Boulton’s passive acceptance of his fate (alongside a generous retirement package) probably disappointed his contemporaries who do not have his freelance options. There seems to be a prevailing ageism which has only increased since Brexit and covid.

Boulton’s interview reminds us that the enforced extension of working lives has been accompanied by increased ageism, as well as a related and more respectable generationalism. One academic paper defines this as; “The belief that all members of a given generation possess characteristics specific to that generation, especially so as to distinguish it as inferior or superior to another generation.”

It’s the system that places Boomer Boulton in the same age category as Diane Abbott (68), Sir Patrick Vallance (61), Ian Botham (65), Charlie Mullins (69), the Archbishop of York (63), Nigel Farage (57), Boy George (60) and the late Errol Graham, who starved to death during lockdown, aged 57, after his benefits were cut off. Mr Graham is not the only boomer who didn’t enrich himself at the expense of future generations: 18% of pensioners in the UK are living in poverty.

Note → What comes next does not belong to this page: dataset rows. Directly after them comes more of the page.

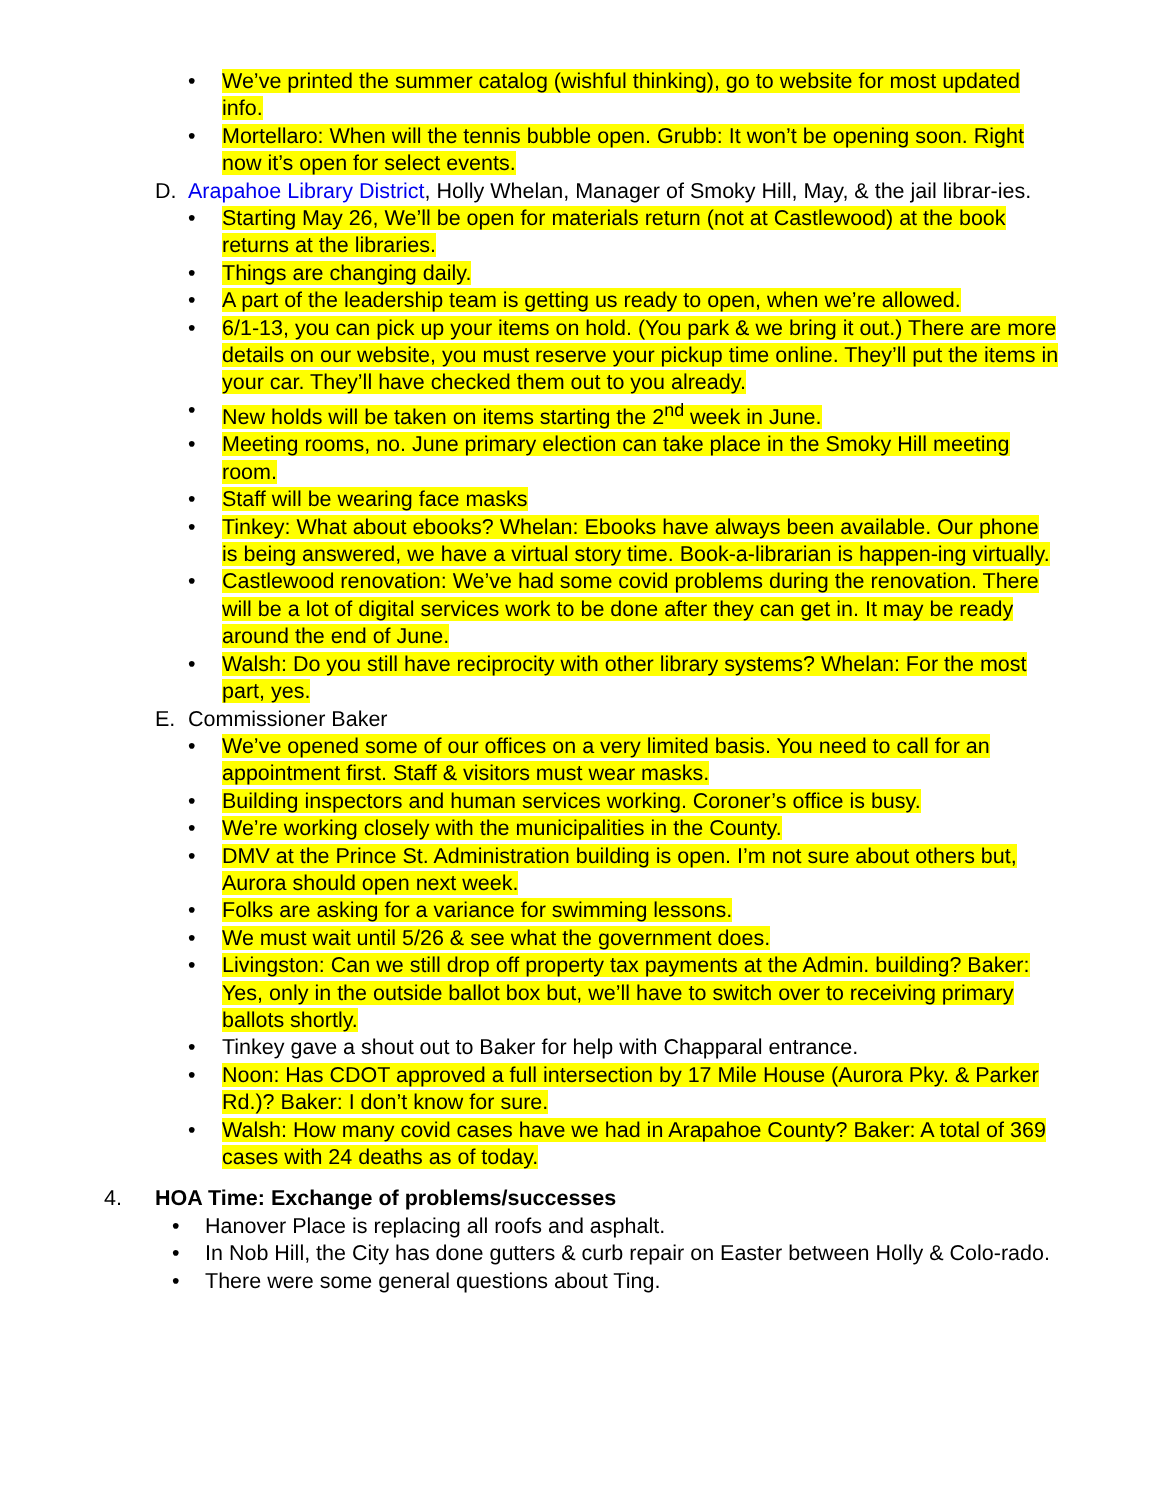• We’ve printed the summer catalog (wishful thinking), go to website for most updated info.
• Mortellaro: When will the tennis bubble open. Grubb: It won’t be opening soon. Right now it’s open for select events.
D. Arapahoe Library District, Holly Whelan, Manager of Smoky Hill, May, & the jail librar-ies.
• Starting May 26, We’ll be open for materials return (not at Castlewood) at the book returns at the libraries.
• Things are changing daily.
• A part of the leadership team is getting us ready to open, when we’re allowed.
• 6/1-13, you can pick up your items on hold. (You park & we bring it out.) There are more details on our website, you must reserve your pickup time online. They’ll put the items in your car. They’ll have checked them out to you already.
• New holds will be taken on items starting the 2<sup>nd</sup> week in June.
• Meeting rooms, no. June primary election can take place in the Smoky Hill meeting room.
• Staff will be wearing face masks
• Tinkey: What about ebooks? Whelan: Ebooks have always been available. Our phone is being answered, we have a virtual story time. Book-a-librarian is happen-ing virtually.
• Castlewood renovation: We’ve had some covid problems during the renovation. There will be a lot of digital services work to be done after they can get in. It may be ready around the end of June.
• Walsh: Do you still have reciprocity with other library systems? Whelan: For the most part, yes.
E. Commissioner Baker
• We’ve opened some of our offices on a very limited basis. You need to call for an appointment first. Staff & visitors must wear masks.
• Building inspectors and human services working. Coroner’s office is busy.
• We’re working closely with the municipalities in the County.
• DMV at the Prince St. Administration building is open. I’m not sure about others but, Aurora should open next week.
• Folks are asking for a variance for swimming lessons.
• We must wait until 5/26 & see what the government does.
• Livingston: Can we still drop off property tax payments at the Admin. building? Baker: Yes, only in the outside ballot box but, we’ll have to switch over to receiving primary ballots shortly.
• Tinkey gave a shout out to Baker for help with Chapparal entrance.
• Noon: Has CDOT approved a full intersection by 17 Mile House (Aurora Pky. & Parker Rd.)? Baker: I don’t know for sure.
• Walsh: How many covid cases have we had in Arapahoe County? Baker: A total of 369 cases with 24 deaths as of today.
4. HOA Time: Exchange of problems/successes
• Hanover Place is replacing all roofs and asphalt.
• In Nob Hill, the City has done gutters & curb repair on Easter between Holly & Colo-rado.
• There were some general questions about Ting.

The objection that these simple divisions take no account of class, race, sex, ability, location and life experience has not yet threatened their popularity. Boomer makes a very acceptable substitute to calling someone an ‘old fart’.

Calling someone a “millennial” does the same job for people who would really probably like to say, “brat”. But the ubiquity of generationalist thinking, everywhere from business and academic to political life, is dangerous and problematic. It divides people and creates self-fulfilling stereotypes, while lending itself to official exploitation. Where there are mobs to denounce, or welfare to cut, intergenerational hostility is a government’s best friend.

That people call themselves boomers, gen X-ers or millennials, makes you wonder what was so bad about horoscopes. If Boulton had said something like “I’m a typical Taurean” to his interviewer, “always trying to please”, it would at least be a victimless idiocy. But his reinforcing of the boomer stereotype won’t affect only surviving Sky presenters. Routine denigration of older groups reinforces negative thinking about age in younger people, with implications for when they, too, enter a supposedly obsolescent demographic.

The current pandemic, according to the Lancet, has stereotyped older people as fragile and vulnerable, saying; “As a result of Covid ageism, not only older people but also younger people are at risk of internalising the representation that being older means being vulnerable, and thus experience worse trajectories of physical and particularly mental health with time.”

Boris Johnson is 57, Vladimir Putin is 69 and Joe Biden has to be at least 100.